Exercise prompt –
Please filter the data down to the lines that include the word "поддержка" and copy them.

▼

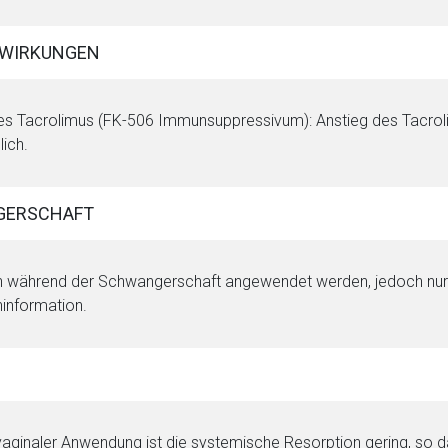
WIRKUNGEN
es Tacrolimus (FK-506 Immunsuppressivum): Anstieg des Tacrol
ich.
GERSCHAFT
 während der Schwangerschaft angewendet werden, jedoch nur un
information.
vaginaler Anwendung ist die systemische Resorption gering, so da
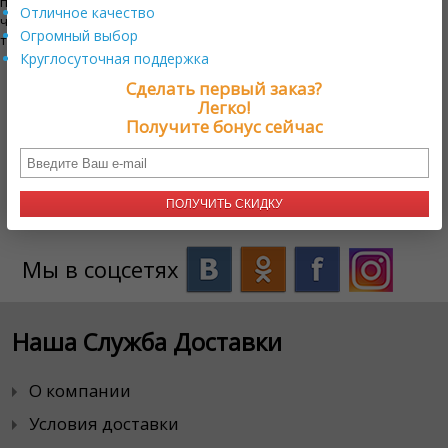
производит неизгладимое впечатление и индивидуальный подход,
Отличное качество
что делает его прекрасной альтернативой цветам или другим
Огромный выбор
традиционным подаркам.
Круглосуточная поддержка
Нужна помощь?
+17579800222
Сделать первый заказ?
Легко!
Получите бонус сейчас
Онлайн поддержка
ПОЛУЧИТЬ СКИДКУ
Мы в соцсетях
Наша Служба Доставки
О компании
Условия доставки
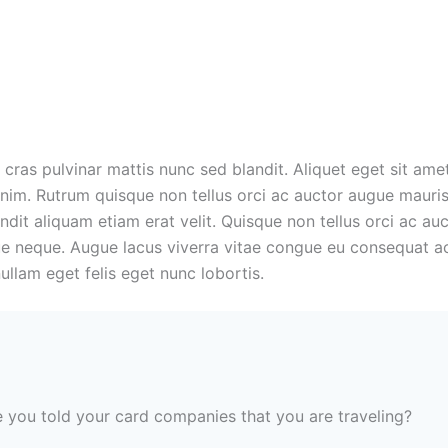
 cras pulvinar mattis nunc sed blandit. Aliquet eget sit amet
enim. Rutrum quisque non tellus orci ac auctor augue maur
ndit aliquam etiam erat velit. Quisque non tellus orci ac au
e neque. Augue lacus viverra vitae congue eu consequat ac f
ullam eget felis eget nunc lobortis.
 you told your card companies that you are traveling?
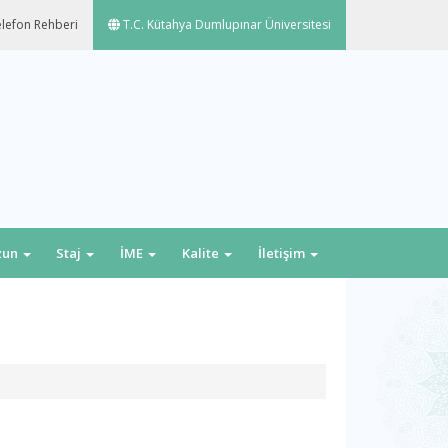
lefon Rehberi
T.C. Kütahya Dumlupınar Üniversitesi
zun
Staj
İME
Kalite
İletişim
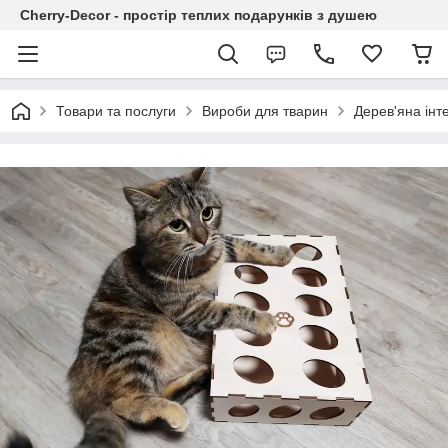
Cherry-Decor - простір теплих подарунків з душею
Товари та послуги
Вироби для тварин
Дерев'яна інте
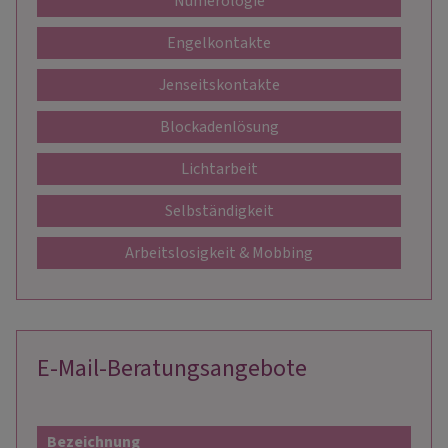
Numerologie
Engelkontakte
Jenseitskontakte
Blockadenlösung
Lichtarbeit
Selbständigkeit
Arbeitslosigkeit & Mobbing
E-Mail-Beratungsangebote
Bezeichnung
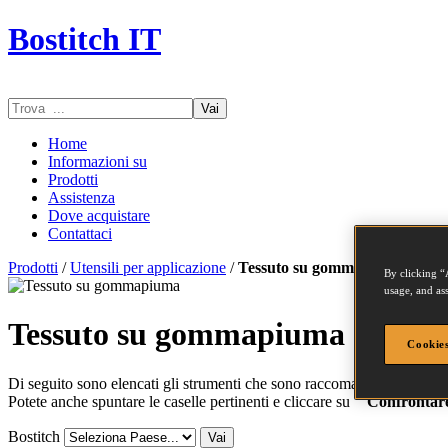
Bostitch IT
Vai
Home
Informazioni su
Prodotti
Assistenza
Dove acquistare
Contattaci
Prodotti
/
Utensili per applicazione
/
Tessuto su gommapiuma
By clicking “
usage, and ass
Tessuto su gommapiuma
Cookies
Di seguito sono elencati gli strumenti che sono raccomandati per l'app
Potete anche spuntare le caselle pertinenti e cliccare su
" Confrontar
Bostitch
Vai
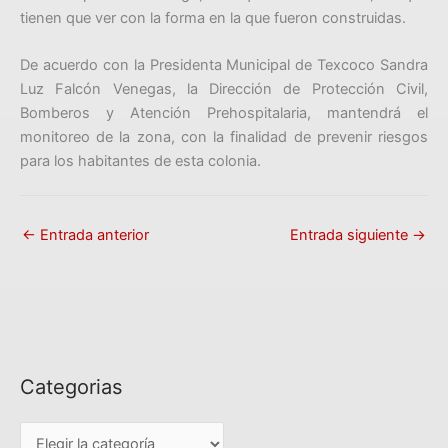
tienen que ver con la forma en la que fueron construidas.
De acuerdo con la Presidenta Municipal de Texcoco Sandra
Luz Falcón Venegas, la Dirección de Protección Civil,
Bomberos y Atención Prehospitalaria, mantendrá el
monitoreo de la zona, con la finalidad de prevenir riesgos
para los habitantes de esta colonia.
←
Entrada anterior
Entrada siguiente
→
Categorias
C
a
t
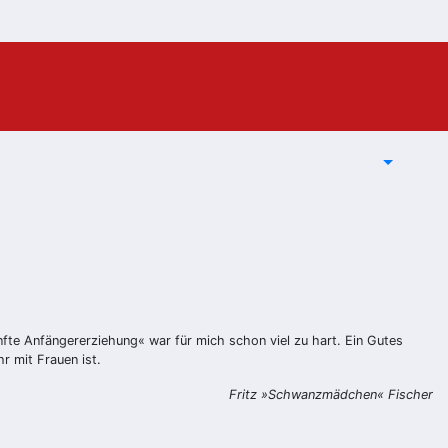
fte Anfängererziehung« war für mich schon viel zu hart. Ein Gutes
r mit Frauen ist.
Fritz »Schwanzmädchen« Fischer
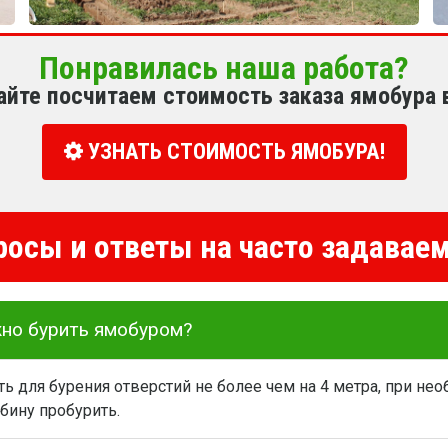
Понравилась наша работа?
айте посчитаем стоимость заказа ямобура 
УЗНАТЬ СТОИМОСТЬ ЯМОБУРА!
росы и ответы на часто задава
жно бурить ямобуром?
 для бурения отверстий не более чем на 4 метра, при не
бину пробурить.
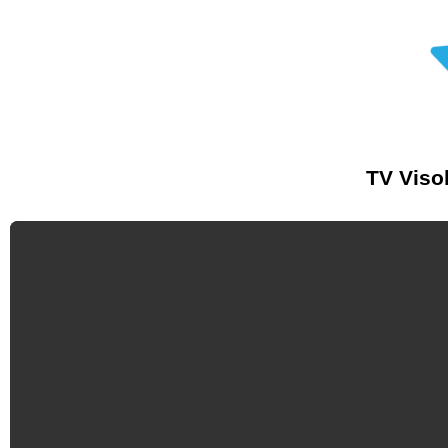
TV Viso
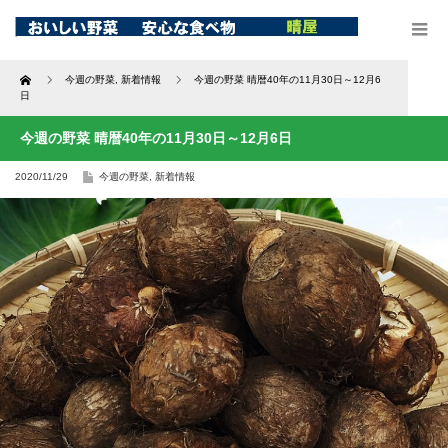
Home
今週の野菜
,
新着情報
今週の野菜 晴暦40年の11月30日～12月6
日
今週の野菜 晴暦40年の11月30日～12月6日
2020/11/29
今週の野菜
,
新着情報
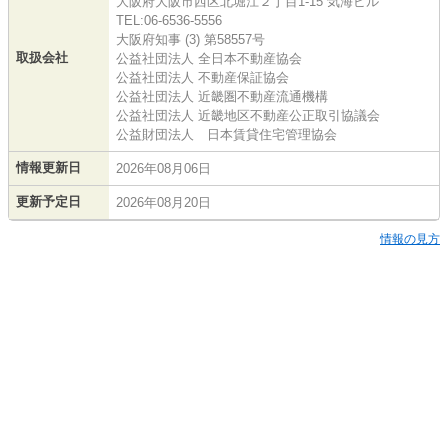
大阪府大阪市西区北堀江２丁目1-15 気海ビル
TEL:06-6536-5556
大阪府知事 (3) 第58557号
取扱会社
公益社団法人 全日本不動産協会
公益社団法人 不動産保証協会
公益社団法人 近畿圏不動産流通機構
公益社団法人 近畿地区不動産公正取引協議会
公益財団法人 日本賃貸住宅管理協会
情報更新日
2026年08月06日
更新予定日
2026年08月20日
情報の見方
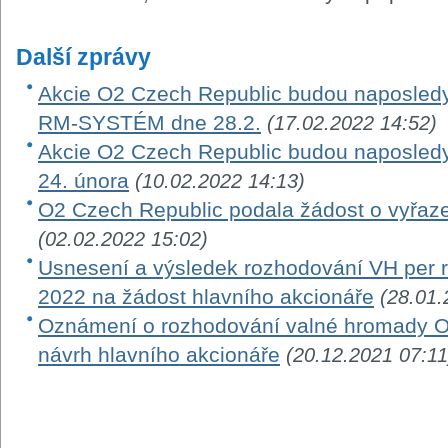
Další zprávy
Akcie O2 Czech Republic budou naposledy
RM-SYSTÉM dne 28.2.
(17.02.2022 14:52)
Akcie O2 Czech Republic budou naposle
24. února
(10.02.2022 14:13)
O2 Czech Republic podala žádost o vyřaze
(02.02.2022 15:02)
Usnesení a výsledek rozhodování VH per ro
2022 na žádost hlavního akcionáře
(28.01.
Oznámení o rozhodování valné hromady O
návrh hlavního akcionáře
(20.12.2021 07:11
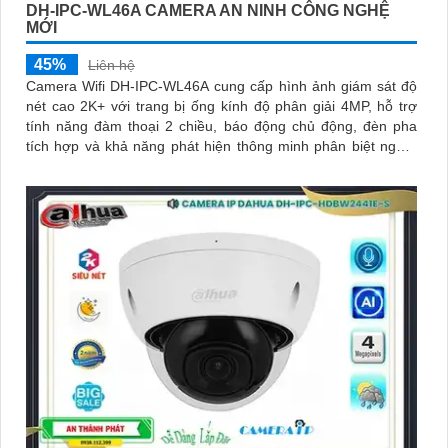
DH-IPC-WL46A CAMERA AN NINH CÔNG NGHỆ
MỚI
45%
Liên hệ
Camera Wifi DH-IPC-WL46A cung cấp hình ảnh giám sát độ
nét cao 2K+ với trang bị ống kính độ phân giải 4MP, hỗ trợ
tính năng đàm thoại 2 chiều, báo động chủ động, đèn pha
tích hợp và khả năng phát hiện thông minh phân biệt người
phương tiện, đảm bảo an ninh hiệu quả. Đối với nhu cầu
quan sát an ninh ngoài trời thì camera Dahua DH-IPC-WL46A
chính là sự lựa chọn vô cùng phù hợpCamera an ninh không
dây DH-IPC-WL46A là lựa chọn lý tưởng để bảo vệ ngôi nhà
hoặc văn phòng của bạn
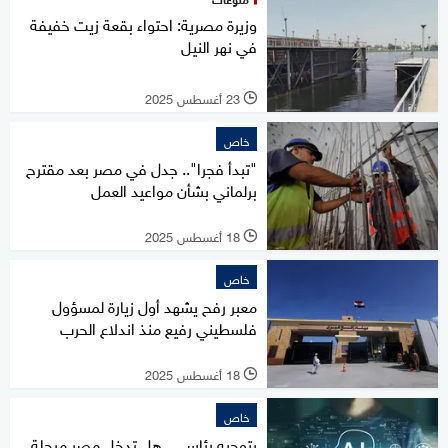
وزيرة مصرية: احتواء بقعة زيت خفيفة
في نهر النيل
23 أغسطس 2025
l
خاص
"تبدأ فجرا".. جدل في مصر بعد مقترح
برلماني بشأن مواعيد العمل
18 أغسطس 2025
l
خاص
معبر رفح يشهد أول زيارة لمسؤول
فلسطيني رفيع منذ اندلاع الحرب
18 أغسطس 2025
l
خاص
بتوجيه رئاسي.. هل تدخل مصر مرحلة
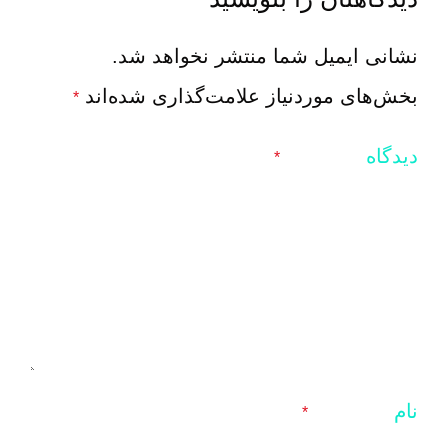
نشانی ایمیل شما منتشر نخواهد شد.
بخش‌های موردنیاز علامت‌گذاری شده‌اند
*
دیدگاه
*
نام
*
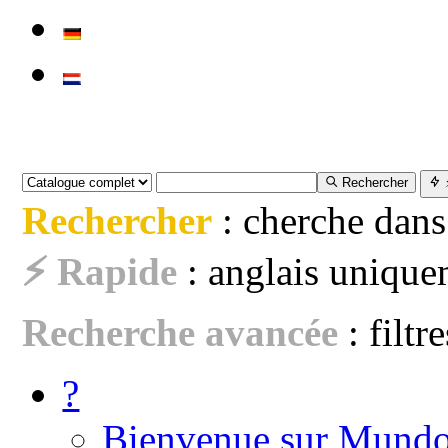
Rechercher
Rechercher
: cherche dans
⚡ Rapide
: anglais uniquem
Recherche avancée
: filtr
?
Bienvenue sur Mundo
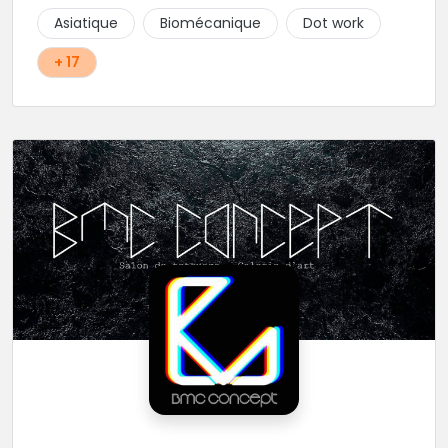
Asiatique
Biomécanique
Dot work
+ 17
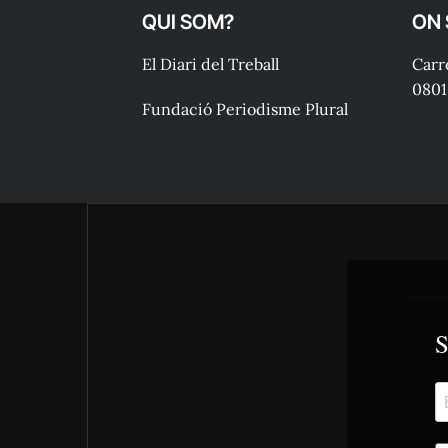
QUI SOM?
ON
El Diari del Treball
Carre
0801
Fundació Periodisme Plural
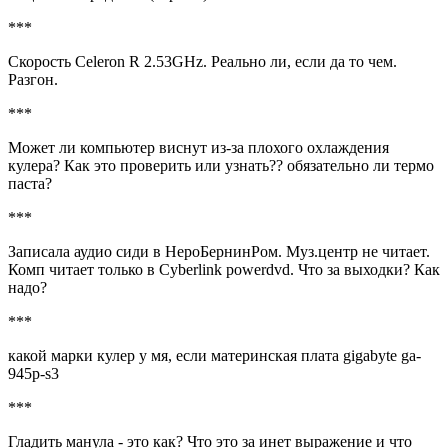
***
Скорость Celeron R 2.53GHz. Реально ли, если да то чем.
Разгон.
***
Может ли компьютер виснут из-за плохого охлаждения
кулера? Как это проверить или узнать?? обязательно ли термо
паста?
***
Записала аудио сиди в НероБернинРом. Муз.центр не читает.
Комп читает только в Cyberlink powerdvd. Что за выходки? Как
надо?
***
какой марки кулер у мя, если материнская плата gigabyte ga-
945p-s3
***
Гладить манула - это как? Что это за инет выражение и что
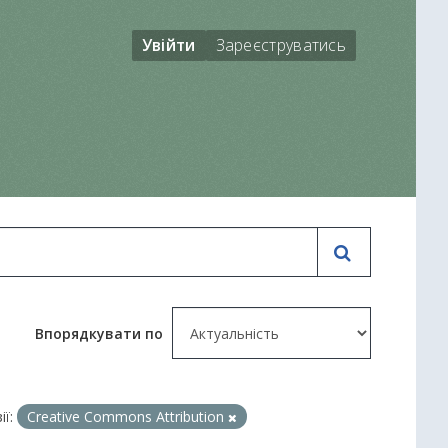
Увійти
Зареєструватись
Впорядкувати по
ії:
Creative Commons Attribution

▲

Result of the exercise –
Круглосуточная поддержка
Онлайн поддержка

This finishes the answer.